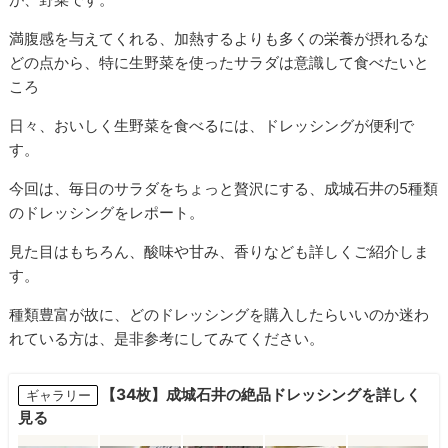
満腹感を与えてくれる、加熱するよりも多くの栄養が摂れるな
どの点から、特に生野菜を使ったサラダは意識して食べたいと
ころ
日々、おいしく生野菜を食べるには、ドレッシングが便利で
す。
今回は、毎日のサラダをちょっと贅沢にする、成城石井の5種類
のドレッシングをレポート。
見た目はもちろん、酸味や甘み、香りなども詳しくご紹介しま
す。
種類豊富が故に、どのドレッシングを購入したらいいのか迷わ
れている方は、是非参考にしてみてください。
【34枚】成城石井の絶品ドレッシングを詳しく
ギャラリー
見る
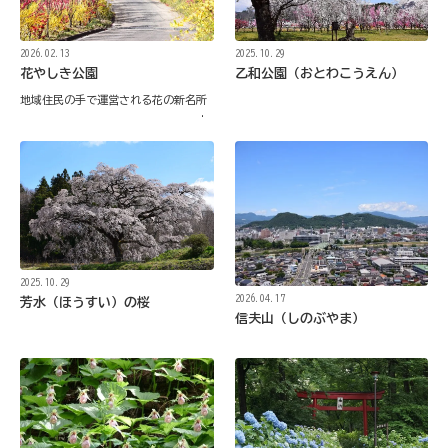
2026.02.13
2025.10.29
花やしき公園
乙和公園（おとわこうえん）
地域住民の手で運営される花の新名所
2025.10.29
2026.04.17
芳水（ほうすい）の桜
信夫山（しのぶやま）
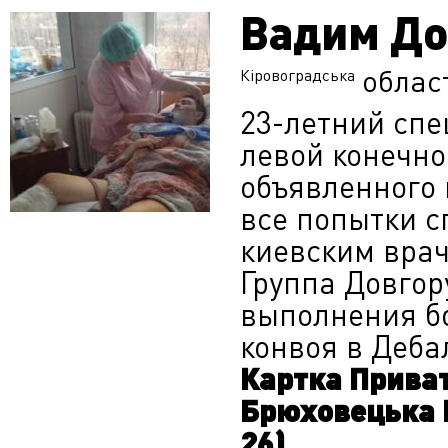
Вадим До
облас
Кіровоградська
23-летний спе
левой конечно
объявленного 
все попытки с
киевским врач
Группа Довгор
выполнения б
конвоя в Деба
Картка Приват
Брюховецька Н
26)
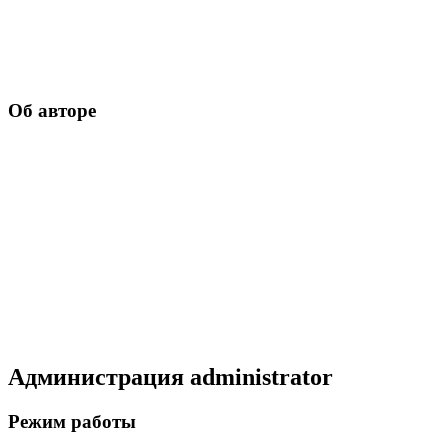
Об авторе
Администрация
administrator
Режим работы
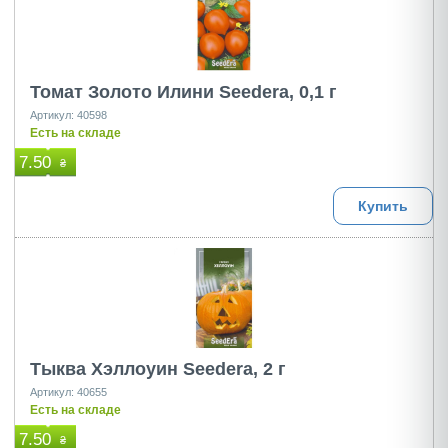
Томат Золото Илини Seedera, 0,1 г
Артикул: 40598
Есть на складе
7.50
₴
Купить
Тыква Хэллоуин Seedera, 2 г
Артикул: 40655
Есть на складе
7.50
₴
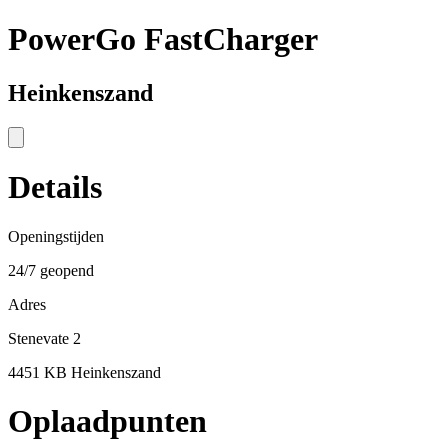
PowerGo FastCharger
Heinkenszand
Details
Openingstijden
24/7 geopend
Adres
Stenevate 2
4451 KB Heinkenszand
Oplaadpunten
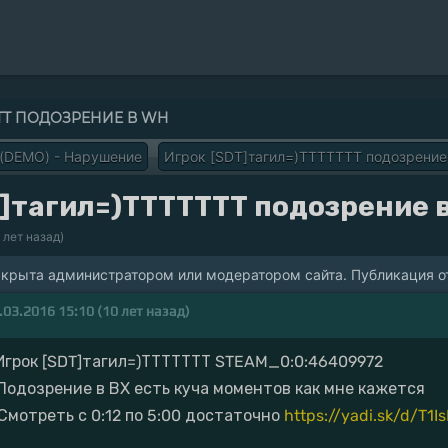
ТТТ ПОДОЗРЕНИЕ В WH
 (DEMO) - Нарушение
Игрок [SDT]тагил=)ТТТТТТТ подозрение
]тагил=)ТТТТТТТ подозрение 
0 лет назад)
акрыта администратором или модератором сайта. Публикация от
.03.2016 15:10 (10 лет назад)
 Игрок [SDT]тагил=)ТТТТТТТ STEAM_0:0:46409972
 Подозрение в ВХ есть куча моментов как мне кажется
 Смотреть с 0:12 по 5:00 достаточно
https://yadi.sk/d/T1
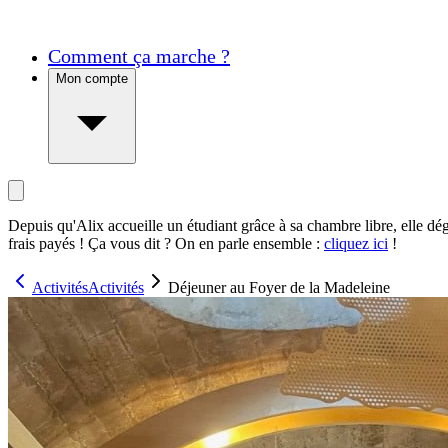
Comment ça marche ?
Mon compte
Depuis qu'Alix accueille un étudiant grâce à sa chambre libre, elle dé
frais payés ! Ça vous dit ? On en parle ensemble :
cliquez ici
!
Activités
Activités
Déjeuner au Foyer de la Madeleine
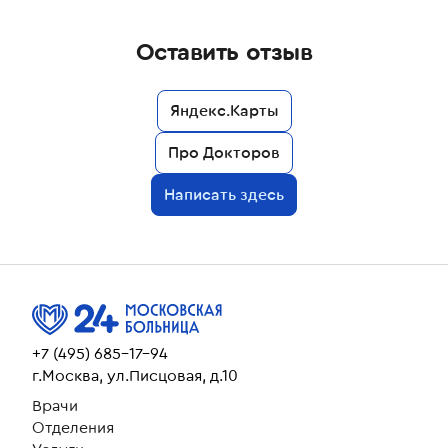
выздоравливающим после
операции. А операция у меня была
Оставить отзыв
ОЧЕНЬ сложная,закрывали стому,9
месяцев ходил с пакетом на
животе. Делали операцию два
Яндекс.Карты
ЗАМЕЧАТЕЛЬНЫХ хирурга Леонид
Про Докторов
Владимирович Корнев и Роман
Александрович Воленко. Это по
Написать здесь
истине волшебники своего дела!!!
Почти 6 часов эти два
замечательных хирурга в
операционной проводили
реконструкцию моего
кишечника.И,о чудо!!! У них все
получилось! После реанимации я
+7 (495) 685-17-94
был помещен в 513 палату,где я
г.Москва, ул.Писцовая, д.10
постоянно был окружен заботой и
Врачи
вниманием всего персонала
Отделения
отделения,что привело меня к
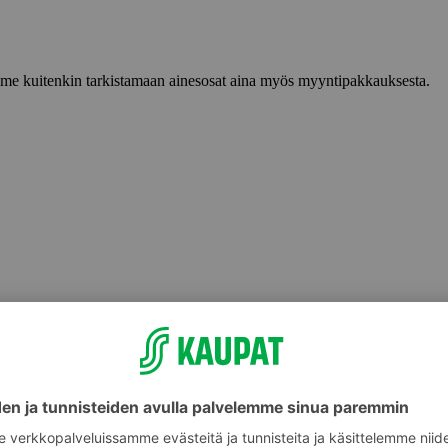
lemme kuitenkin tarkistamaan ainesosat aina myös myyntipakkauksesta.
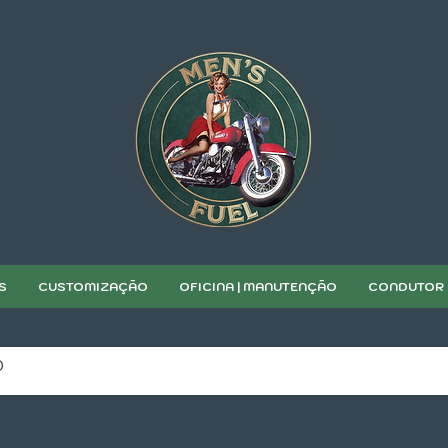
S
CUSTOMIZAÇÃO
OFICINA | MANUTENÇÃO
CONDUTOR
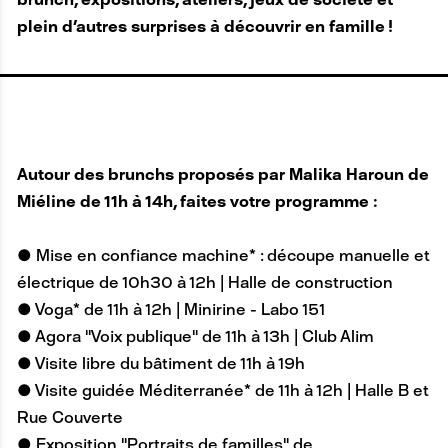
plein d'autres surprises à découvrir en famille !
Autour des brunchs proposés par Malika Haroun de
Miéline de 11h à 14h, faites votre programme :
● Mise en confiance machine* : découpe manuelle et
électrique de 10h30 à 12h | Halle de construction
● Voga* de 11h à 12h | Minirine - Labo 151
● Agora "Voix publique" de 11h à 13h | Club Alim
● Visite libre du bâtiment de 11h à 19h
● Visite guidée Méditerranée* de 11h à 12h | Halle B et
Rue Couverte
● Exposition "Portraits de familles" de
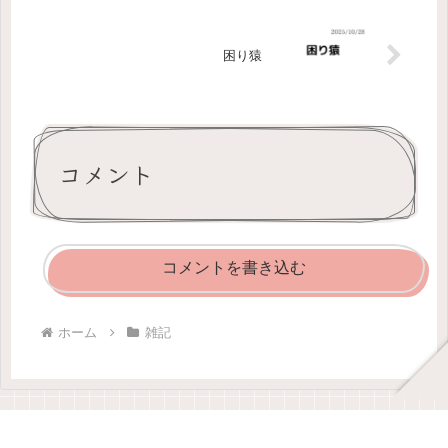
困り猿
コメント
コメントを書き込む
ホーム
雑記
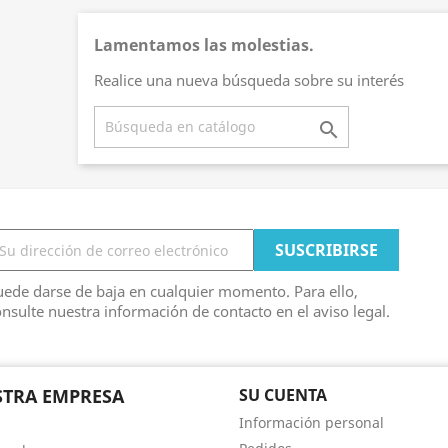
Lamentamos las molestias.
Realice una nueva búsqueda sobre su interés

ede darse de baja en cualquier momento. Para ello,
nsulte nuestra información de contacto en el aviso legal.
TRA EMPRESA
SU CUENTA
Información personal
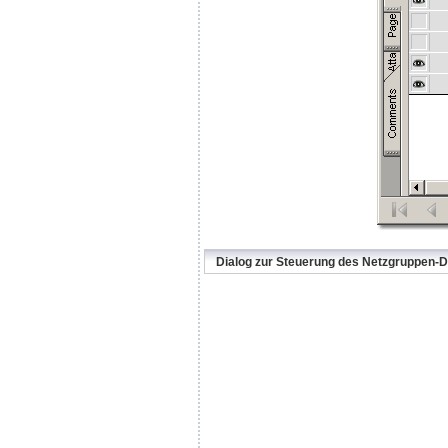
Dialog zur Steuerung des Netzgruppen-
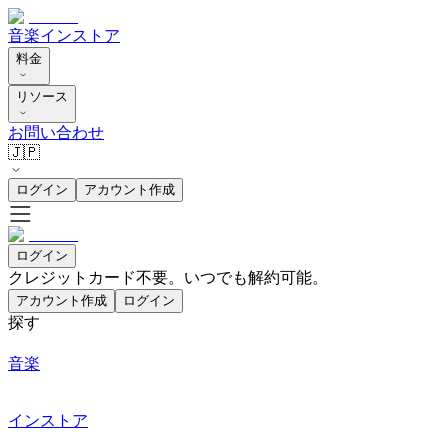
音楽
インストア
料金
リソース
お問い合わせ
🇯🇵
ログイン
アカウント作成
ログイン
クレジットカード不要。いつでも解約可能。
アカウント作成
ログイン
探す
音楽
インストア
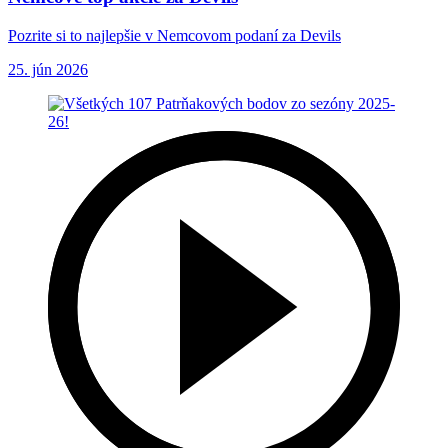
Pozrite si to najlepšie v Nemcovom podaní za Devils
25. jún 2026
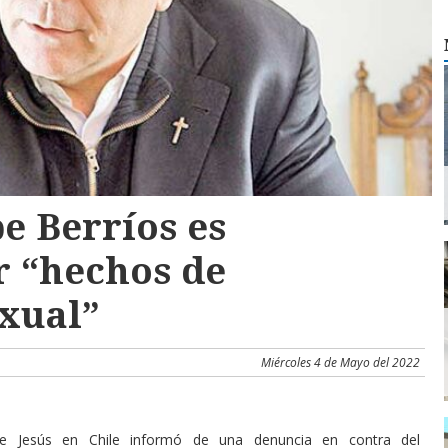
e Berríos es
 “hechos de
xual”
Miércoles 4 de Mayo del 2022
 Jesús en Chile informó de una denuncia en contra del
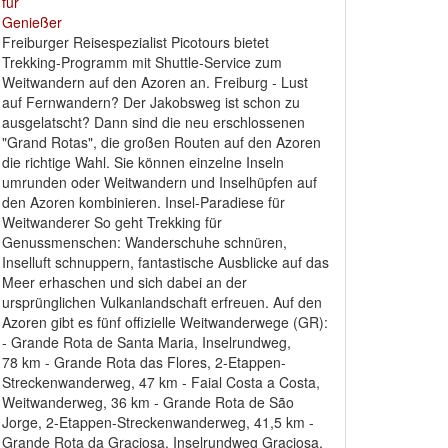
Freiburger Reisespezialist Picotours bietet
Trekking-Programm mit Shuttle-Service zum
Weitwandern auf den Azoren an. Freiburg - Lust
auf Fernwandern? Der Jakobsweg ist schon zu
ausgelatscht? Dann sind die neu erschlossenen
"Grand Rotas", die großen Routen auf den Azoren
die richtige Wahl. Sie können einzelne Inseln
umrunden oder Weitwandern und Inselhüpfen auf
den Azoren kombinieren. Insel-Paradiese für
Weitwanderer So geht Trekking für
Genussmenschen: Wanderschuhe schnüren,
Inselluft schnuppern, fantastische Ausblicke auf das
Meer erhaschen und sich dabei an der
ursprünglichen Vulkanlandschaft erfreuen. Auf den
Azoren gibt es fünf offizielle Weitwanderwege (GR):
- Grande Rota de Santa Maria, Inselrundweg,
78 km - Grande Rota das Flores, 2-Etappen-
Streckenwanderweg, 47 km - Faial Costa a Costa,
Weitwanderweg, 36 km - Grande Rota de São
Jorge, 2-Etappen-Streckenwanderweg, 41,5 km -
Grande Rota da Graciosa, Inselrundweg Graciosa,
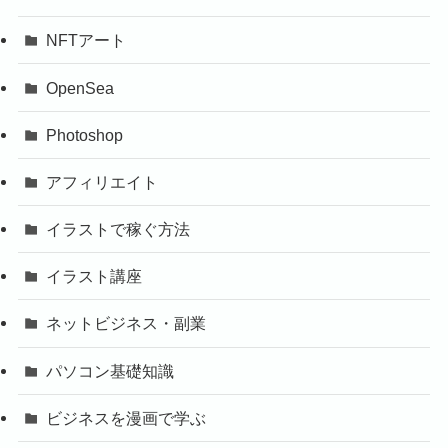
NFTアート
OpenSea
Photoshop
アフィリエイト
イラストで稼ぐ方法
イラスト講座
ネットビジネス・副業
パソコン基礎知識
ビジネスを漫画で学ぶ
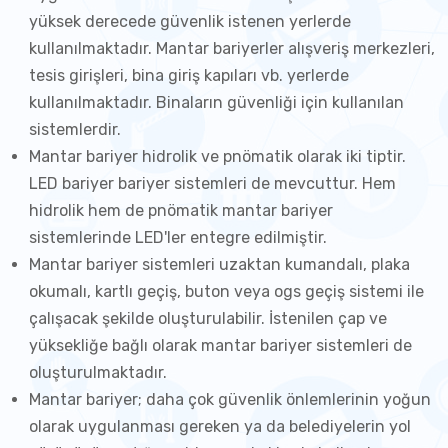
yüksek derecede güvenlik istenen yerlerde
kullanılmaktadır. Mantar bariyerler alışveriş merkezleri,
tesis girişleri, bina giriş kapıları vb. yerlerde
kullanılmaktadır. Binaların güvenliği için kullanılan
sistemlerdir.
Mantar bariyer hidrolik ve pnömatik olarak iki tiptir.
LED bariyer bariyer sistemleri de mevcuttur. Hem
hidrolik hem de pnömatik mantar bariyer
sistemlerinde LED'ler entegre edilmiştir.
Mantar bariyer sistemleri uzaktan kumandalı, plaka
okumalı, kartlı geçiş, buton veya ogs geçiş sistemi ile
çalışacak şekilde oluşturulabilir. İstenilen çap ve
yüksekliğe bağlı olarak mantar bariyer sistemleri de
oluşturulmaktadır.
Mantar bariyer; daha çok güvenlik önlemlerinin yoğun
olarak uygulanması gereken ya da belediyelerin yol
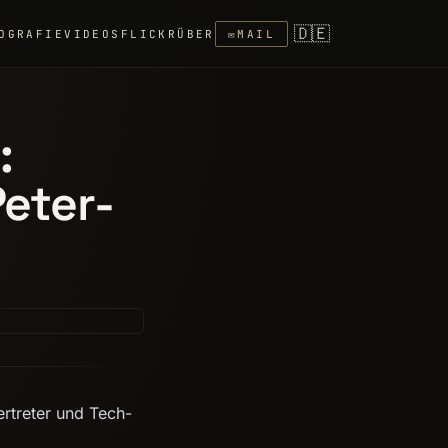
🇩🇪
OGRAFIE
VIDEOS
FLICKR
ÜBER
✉
MAIL
:
Peter-
ertreter und Tech-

◇ ◇ ◇ ◇ ◇ ◇ ◇

Starting at the line containing "(DEMO) - Нарушение" and stopping at the line containing "Оставить отзыв", output each line exactly as it appears above. Leave out the pictures.

YOUR SOLUTION:
 (DEMO) - Нарушение
Игрок [SDT]тагил=)ТТТТТТТ подозрение
]тагил=)ТТТТТТТ подозрение 
0 лет назад)
акрыта администратором или модератором сайта. Публикация от
.03.2016 15:10 (10 лет назад)
 Игрок [SDT]тагил=)ТТТТТТТ STEAM_0:0:46409972
 Подозрение в ВХ есть куча моментов как мне кажется
 Смотреть с 0:12 по 5:00 достаточно
https://yadi.sk/d/T1
Comment ça marche ?
Mon compte
Depuis qu'Alix accueille un étudiant grâce à sa chambre libre, elle dé
frais payés ! Ça vous dit ? On en parle ensemble :
cliquez ici
!
Activités
Activités
Déjeuner au Foyer de la Madeleine
выздоравливающим после
операции. А операция у меня была
Оставить отзыв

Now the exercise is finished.